I’ve neglected my blog, which is really to say I’ve neglected writing for the sake of writing. I miss it. I used to be good at it – though really I’m talking before blogging existed, when the only way to communicate with the world was to write long missives by email and cc- in a bunch of folks you knew… Folks who, then, were actually quite likely to take the time to read it. (Can you imagine?) At that time the closest thing to social media was MySpace, the new frontier, where one’s typed thoughts could reach a wider public via personalised home page, accompanied by a theme song.

To say they were simpler times is to sound like I’m 102… Though I am forty, which, given the speed the digital age moves, might as well be the same thing. 

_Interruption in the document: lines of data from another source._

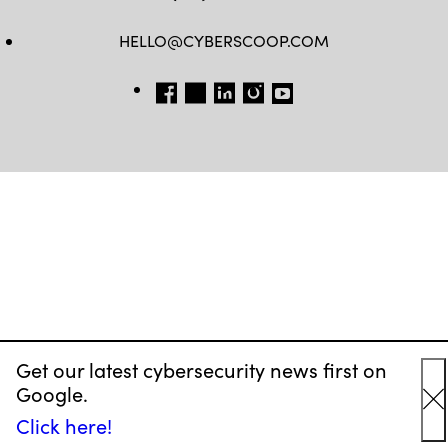
HELLO@CYBERSCOOP.COM
FB
TW
LINKEDIN
IG
YT
Get our latest cybersecurity news first on
Google.
C
Click here!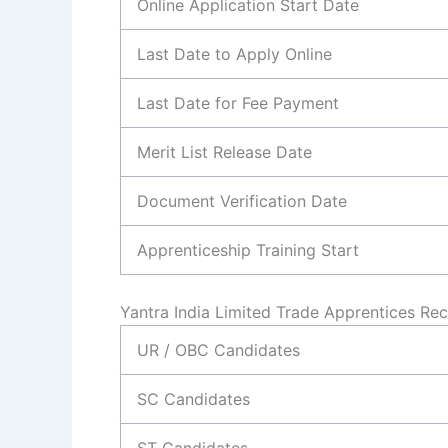
Online Application Start Date
Last Date to Apply Online
Last Date for Fee Payment
Merit List Release Date
Document Verification Date
Apprenticeship Training Start
Yantra India Limited Trade Apprentices Re
UR / OBC Candidates
SC Candidates
ST Candidates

These days the only personal communications out in the world are via Instagram: pictures + little captions. Which means there’s a lot I do not say and many writing muscles that lie dormant. I miss feeling them stretch.

Well… This is where I’m supposed to announce that I’m setting new goals and holding myself accountable to keeping this blog updated on the regular. Yeah… I’m not doing that. I can try but I cannot commit to myself. So I promise nothing. But I woke up this morning feeling frustrated that I’ve lost the thing I used to have, the agility for putting down words because the words were there just beneath my skin, and not because it’s my job. (Which is valuable and joyous but a different kind of expression, telling stories for someone else; writing to keep the wolf from the door, to cover the expenses of being alive.)  

And I figured if I didn’t overthink this, and simply posted the words that fell out of my fingers over the first coffee of the morning, I can bust through the cobwebs of my expressive conscious and maybe… maybe… come back to my writing self again? This rambling missive is as awkward and earnest as a Myspace post circa 2005, but in a way, that’s the point. I’m writing it for me. I’m stretching some neglected muscles. If progress comes from this, I’ll be delighted. Whatever comes of it, a stretch is always a good place to begin.